Many people are comfortable using linear regression in a one-against-all style, where you try to predict the probability of choice i vs other classes, yet they are not comfortable with more complex error correcting codes because they fear that they create harder problems. This fear turns out to be mathematically incoherent under a linear representation: comfort in the linear case should imply comfort with more complex codes.
In particular, If there exists a set of weight vectors wi such that P(i|x)= <wi,x>, then for any invertible error correcting output code C, there exists weight vectors wc which decode to perfectly predict the probability of each class. The proof is simple and constructive: the weight vector wc can be constructed according to the linear superposition of wi implied by the code, and invertibility implies that a correct encoding implies a correct decoding.

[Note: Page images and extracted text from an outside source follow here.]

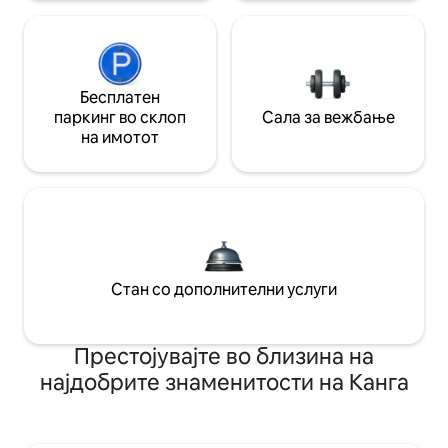
Бесплатен
паркинг во склоп
Сала за вежбање
на имотот
Стан со дополнителни услуги
Престојувајте во близина на
најдобрите знаменитости на Канга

This observation extends to all-pairs like codes which compare subsets of choices to subsets of choices using “don’t cares”.
One further observation is that under ridge regression (a special case of linear regression), for any code, there exists a setting of parameters such that you might as well use one-against-all instead, because you get the same answer numerically. The implication is that the advantages of codes more complex than one-against-all is confined to other prediction methods.